Task instructions —
1) Translate this sentence from the BCD conversion thread into Spanish: "It doesn't need an int any larger than 8 bits."
2) Please write the next part of the BCD conversion thread, picking up right after its final line.

*** Opening of Selected passage ***

BCD List to HEX List

[bryanjugglercryptographer at yahoo.com]

ohn Machin wrote:
> bryanjugglercryptograp... at yahoo.com wrote:
> > "For each nibble n of x" means to take each 4 bit piece of the BCD
> > integer as a value from zero to sixteen (though only 0 through 9
> > will appear), from most significant to least significant.
> The OP's input, unvaryingly through the whole thread, even surviving to
> his Javacard implementation of add() etc, is a list/array of decimal
> digits (0 <= value <= 9). Extracting a nibble is so simple that
> mentioning a "subroutine" might make the gentle reader wonder whether
> there was something deeper that they had missed.

Yes, it's simple; that was the point. The most complex routine I
assumed is integer addition, and it's not really hard. I'll
present an example below.

> > "Adding"
> > integers and "shifting" binary integers is well-defined
> > terminology.

> Yes, but it's the *representation* of those integers that's been the
> problem throughout.

Right. To solve that problem, I give the high-level algorithm and
deal with the representation in the shift and add procedures.

> > I already posted the three-line algorithm. It
> > appeared immediately under the phrase "To turn BCD x to binary
> > integer y," and that is what it is intended to achieve.

> Oh, that "algorithm". The good ol' num = num * base + digit is an
> "algorithm"???

You lost me. The algorithm I presented didn't use a multiply
operator. It could have, and of course it would still be an
algorithm.

> The problem with that is that the OP has always maintained that he has
> no facility for handling a binary integer ("num") longer than 16 bits
> -- no 32-bit long, no bignum package that didn't need "long", ...

No problem. Here's an example of an add procedure he might use in
C. It adds modestly-large integers, as base-256 big-endian
sequences of bytes. It doesn't need an int any larger than 8 bits.
Untested:

    typedef unsigned char uint8;
    #define SIZEOF_BIGINT 16

    uint8 add(uint8* result, const uint8* a, const uint8* b)

*** Close of Selected passage ***
*** Opening of Dataset entries ***

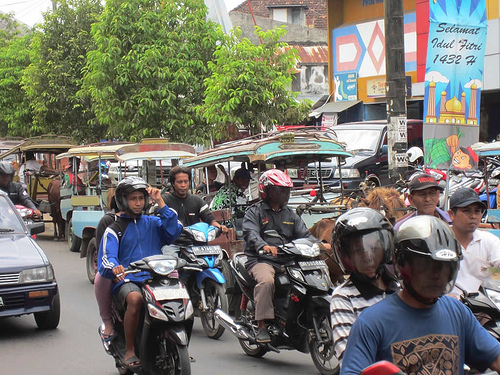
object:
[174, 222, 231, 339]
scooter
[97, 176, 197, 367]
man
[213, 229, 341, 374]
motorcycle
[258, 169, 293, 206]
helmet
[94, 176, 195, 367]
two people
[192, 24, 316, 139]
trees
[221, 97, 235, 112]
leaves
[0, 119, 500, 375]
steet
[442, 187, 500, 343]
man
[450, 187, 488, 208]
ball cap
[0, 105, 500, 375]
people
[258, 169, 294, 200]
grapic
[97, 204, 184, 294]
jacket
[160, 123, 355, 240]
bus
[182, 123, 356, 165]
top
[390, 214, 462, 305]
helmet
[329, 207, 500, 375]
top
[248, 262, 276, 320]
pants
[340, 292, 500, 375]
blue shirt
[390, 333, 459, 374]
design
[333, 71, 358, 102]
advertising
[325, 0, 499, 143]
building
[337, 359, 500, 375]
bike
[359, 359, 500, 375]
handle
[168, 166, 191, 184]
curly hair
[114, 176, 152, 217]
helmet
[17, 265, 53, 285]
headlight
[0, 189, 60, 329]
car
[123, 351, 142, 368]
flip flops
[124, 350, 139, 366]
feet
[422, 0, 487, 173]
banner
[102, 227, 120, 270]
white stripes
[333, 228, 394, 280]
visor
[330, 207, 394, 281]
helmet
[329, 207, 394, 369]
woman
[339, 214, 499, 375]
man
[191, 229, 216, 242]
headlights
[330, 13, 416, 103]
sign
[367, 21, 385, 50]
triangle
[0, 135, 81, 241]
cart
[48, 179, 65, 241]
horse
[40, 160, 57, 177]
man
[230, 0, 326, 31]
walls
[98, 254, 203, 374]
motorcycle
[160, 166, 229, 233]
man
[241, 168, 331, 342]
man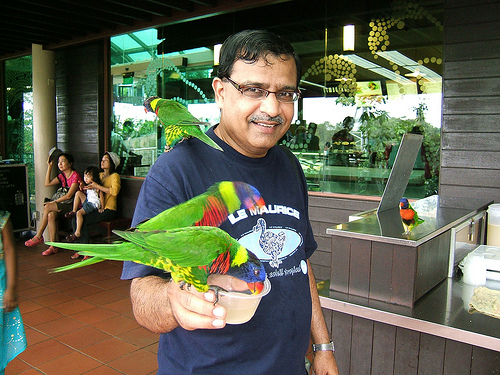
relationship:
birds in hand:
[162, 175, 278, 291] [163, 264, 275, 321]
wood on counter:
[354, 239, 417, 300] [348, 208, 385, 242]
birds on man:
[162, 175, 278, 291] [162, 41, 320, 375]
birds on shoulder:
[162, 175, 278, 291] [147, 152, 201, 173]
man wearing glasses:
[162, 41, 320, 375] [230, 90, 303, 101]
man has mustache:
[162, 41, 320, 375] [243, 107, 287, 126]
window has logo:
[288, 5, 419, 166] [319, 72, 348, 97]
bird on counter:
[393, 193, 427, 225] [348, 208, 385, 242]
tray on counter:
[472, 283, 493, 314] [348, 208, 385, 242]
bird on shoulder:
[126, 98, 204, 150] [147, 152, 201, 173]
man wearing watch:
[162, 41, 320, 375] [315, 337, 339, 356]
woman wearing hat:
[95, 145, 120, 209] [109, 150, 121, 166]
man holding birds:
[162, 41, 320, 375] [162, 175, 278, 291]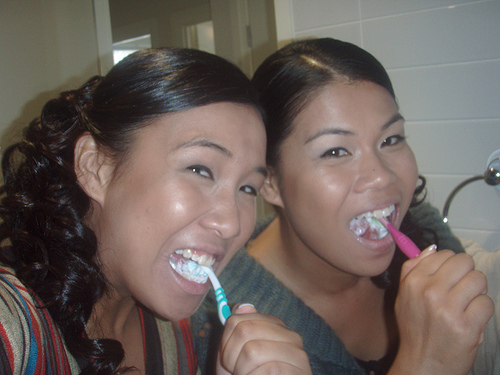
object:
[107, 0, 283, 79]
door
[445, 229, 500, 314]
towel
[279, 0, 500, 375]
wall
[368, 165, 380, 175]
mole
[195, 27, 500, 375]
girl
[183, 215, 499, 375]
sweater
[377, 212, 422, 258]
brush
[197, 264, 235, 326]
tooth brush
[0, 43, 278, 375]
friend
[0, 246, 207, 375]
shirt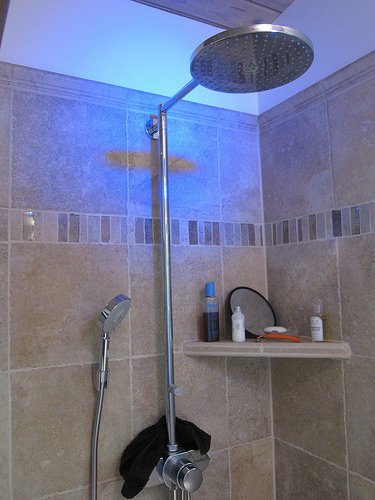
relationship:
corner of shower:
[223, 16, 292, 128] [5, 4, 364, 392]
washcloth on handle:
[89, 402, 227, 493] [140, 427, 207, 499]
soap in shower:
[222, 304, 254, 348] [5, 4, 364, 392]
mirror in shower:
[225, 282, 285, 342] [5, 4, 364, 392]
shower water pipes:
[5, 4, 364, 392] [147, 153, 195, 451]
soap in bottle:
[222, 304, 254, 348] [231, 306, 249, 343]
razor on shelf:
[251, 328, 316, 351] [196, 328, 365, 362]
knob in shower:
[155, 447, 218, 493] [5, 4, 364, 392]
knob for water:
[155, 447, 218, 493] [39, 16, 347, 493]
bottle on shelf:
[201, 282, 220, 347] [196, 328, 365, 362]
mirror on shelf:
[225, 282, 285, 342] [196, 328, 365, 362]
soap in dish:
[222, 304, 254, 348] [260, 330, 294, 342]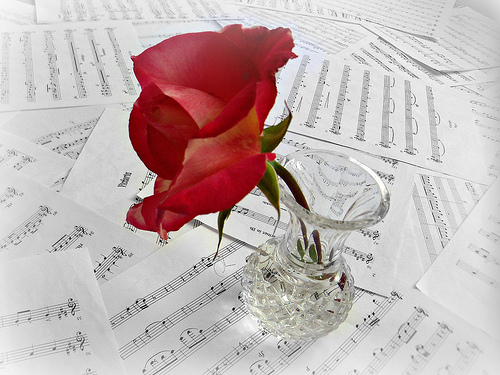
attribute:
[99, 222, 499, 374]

*** Close of Dataset entries ***

Answers —
1) No necesita un int mayor de 8 bits.

2)
    /* Set result to a+b, returning carry out of MSB. */
    {
        uint8 carry = 0;
        unsigned int i = SIZEOF_BIGINT;
        while (i > 0) {
            --i;
            result[i] = (a[i] + b[i] + carry) & 0xFF;
            carry = carry ? result[i] <= a[i] : result[i] < a[i];
        }
        return carry;
    }

> Where I come from, a "normal binary integer" is base 2. It can be
> broken up into chunks of any size greater than 1 bit, but practically
> according to the wordsize of the CPU: 8, 16, 32, 64, ... bits. Since
> when is base 256 "normal" and in what sense of normal?

All the popular CPU's address storage in byte. In C all variable
sizes are in units of char/unsigned char, and unsigned char must
hold zero through 255.

> The OP maintained the line that he has no facility for handling a
> base-256 number longer than 2 base-256 digits.

So he'll have to build what's needed. That's why I showed the
problem broken down to shifts and adds; they're easy to build.

> The dialogue between Dennis and the OP wasn't the epitome of clarity:

Well, I found Dennis clear.

[...]

> I was merely wondering whether you did in fact
> have a method of converting from base b1 (e.g. 10) to base b2 (e.g. 16)
> without assembling the number in some much larger base  b3 (e.g. 256).

I'm not sure what that means.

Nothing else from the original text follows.